Returning to our original motivation, the key idea here is that by accounting for expected drift in our time dependent features, we can be sensitive to unexpected drift and use it to guide decisions about evaluating, or reevaluating our model. Fundamentally, this approach is the difference between a short line for a rootbeer float on a temperate day in summer and a long line for that same float on an unseasonably temperate day in winter.


What are the specific performance metrics used in AI and ML to assess time series models before and after accounting for expected drift?

In the context of AI and machine learning, specific performance metrics commonly used to assess time series models include Mean Absolute Error (MAE), Mean Squared Error (MSE), Root Mean Squared Error (RMSE), as well as more sophisticated metrics like Mean Absolute Percentage Error (MAPE) and Symmetric Mean Absolute Percentage Error (sMAPE). These metrics are crucial for evaluating the accuracy of forecasts by comparing the predicted values generated by the model to the actual values observed in the time series data. Both before and after accounting for expected drift, these metrics help in quantifying the effectiveness of the model, guiding data scientists in LLM (Large Language Models) and ML in refining and improving their forecasting algorithms by highlighting discrepancies between predicted and observed outcomes.

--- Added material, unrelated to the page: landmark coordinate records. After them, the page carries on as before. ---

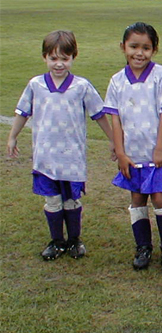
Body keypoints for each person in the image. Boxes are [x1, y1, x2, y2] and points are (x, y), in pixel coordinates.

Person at [6, 30, 114, 261]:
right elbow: (23, 112)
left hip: (72, 157)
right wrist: (12, 136)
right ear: (45, 57)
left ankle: (74, 240)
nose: (59, 64)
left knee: (71, 200)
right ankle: (56, 241)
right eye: (53, 58)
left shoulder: (82, 86)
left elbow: (99, 114)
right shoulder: (36, 85)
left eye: (64, 58)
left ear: (73, 57)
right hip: (45, 157)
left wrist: (114, 140)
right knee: (52, 200)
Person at [104, 22, 162, 270]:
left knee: (159, 198)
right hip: (132, 154)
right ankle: (143, 247)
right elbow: (115, 118)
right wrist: (120, 152)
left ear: (154, 49)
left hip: (155, 153)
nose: (139, 53)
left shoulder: (160, 75)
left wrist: (160, 148)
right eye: (134, 47)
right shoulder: (117, 81)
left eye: (146, 48)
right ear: (123, 47)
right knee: (137, 198)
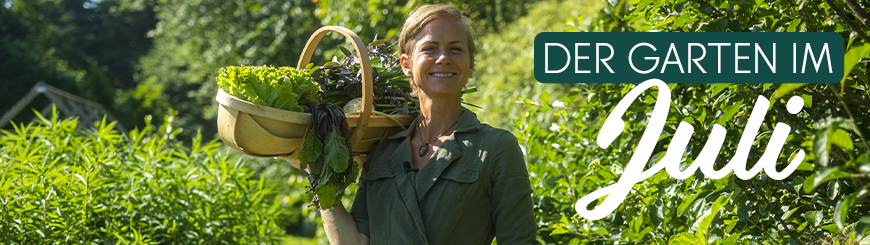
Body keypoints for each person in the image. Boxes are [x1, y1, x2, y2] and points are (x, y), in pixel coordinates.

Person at [317, 4, 539, 244]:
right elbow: (356, 242)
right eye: (429, 49)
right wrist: (317, 171)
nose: (443, 58)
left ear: (470, 63)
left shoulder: (494, 148)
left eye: (455, 49)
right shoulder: (382, 153)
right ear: (406, 64)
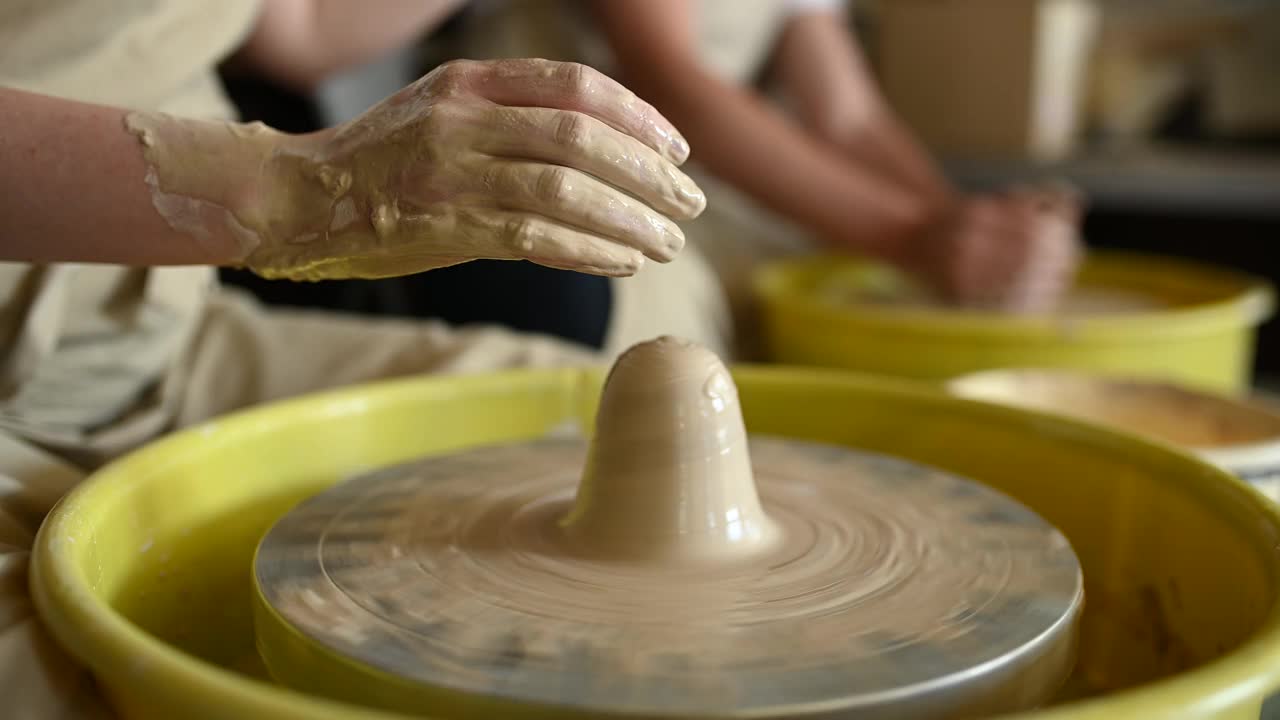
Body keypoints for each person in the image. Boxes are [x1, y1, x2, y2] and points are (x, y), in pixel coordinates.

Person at [0, 0, 706, 714]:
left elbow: (296, 27)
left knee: (591, 430)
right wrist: (296, 192)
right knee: (60, 686)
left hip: (157, 329)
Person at [448, 0, 1084, 357]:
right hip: (565, 177)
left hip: (702, 187)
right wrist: (918, 236)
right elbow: (672, 82)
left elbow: (851, 121)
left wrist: (970, 234)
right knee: (669, 380)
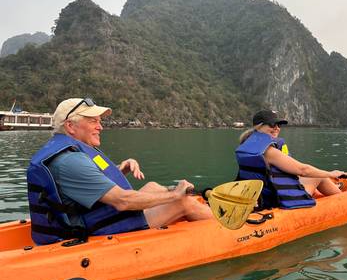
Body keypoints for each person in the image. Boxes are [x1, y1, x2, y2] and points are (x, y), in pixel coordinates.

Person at [27, 98, 212, 245]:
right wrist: (176, 195)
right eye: (93, 121)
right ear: (70, 126)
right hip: (91, 227)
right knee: (184, 202)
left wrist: (119, 171)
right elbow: (123, 201)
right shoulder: (70, 161)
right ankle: (235, 228)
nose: (100, 127)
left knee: (152, 186)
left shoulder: (68, 152)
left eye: (99, 121)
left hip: (89, 216)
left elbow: (86, 184)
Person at [235, 110, 347, 210]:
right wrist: (331, 173)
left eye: (279, 125)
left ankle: (330, 190)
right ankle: (346, 201)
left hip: (261, 197)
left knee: (306, 177)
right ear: (258, 126)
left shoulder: (246, 144)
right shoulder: (269, 151)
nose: (276, 128)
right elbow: (303, 170)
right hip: (277, 199)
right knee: (318, 176)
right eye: (272, 124)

In the realm of ML and AI, how does one quantify the level of acceptable drift before deciding to retrain a time series model?

Quantifying the level of acceptable drift in the realm of machine learning and artificial intelligence before deciding to retrain a time series model involves setting precise threshold values for data drift metrics. This process is influenced by historical model performance, industry benchmarks, or the specific objectives of the ML forecasting task. A sensitivity analysis can be particularly useful in understanding the effects of various levels of drift on the predictive performance of the model, a common practice in AI. Once these thresholds are established, exceeding them indicates that the model's predictions are losing accuracy, suggesting a need for retraining. This approach, crucial in the lifecycle of ML models, helps balance the costs associated with model updates against the potential risks of using outdated predictions.

What are the limitations or challenges associated with using the Darts package for addressing nonstationarities in time series data within ML and AI frameworks?

The Darts package, while a valuable tool in the ML and AI toolkit for addressing nonstationarities in time series data, presents certain limitations such as computational demands, especially when dealing with extensive datasets or intricate time series. The complexity might deter users new to Python or those unfamiliar with advanced time series analysis techniques common in AI research. While Darts offers a range of functionalities for decomposing and modeling time series data, its applicability might not extend to all types of nonstationary data or might not always be the most efficient approach, particularly for datasets characterized by high irregularity or noise. Additionally, integrating Darts within broader ML and AI pipelines can present challenges, especially when those pipelines employ different programming languages or are structured in unique computational environments.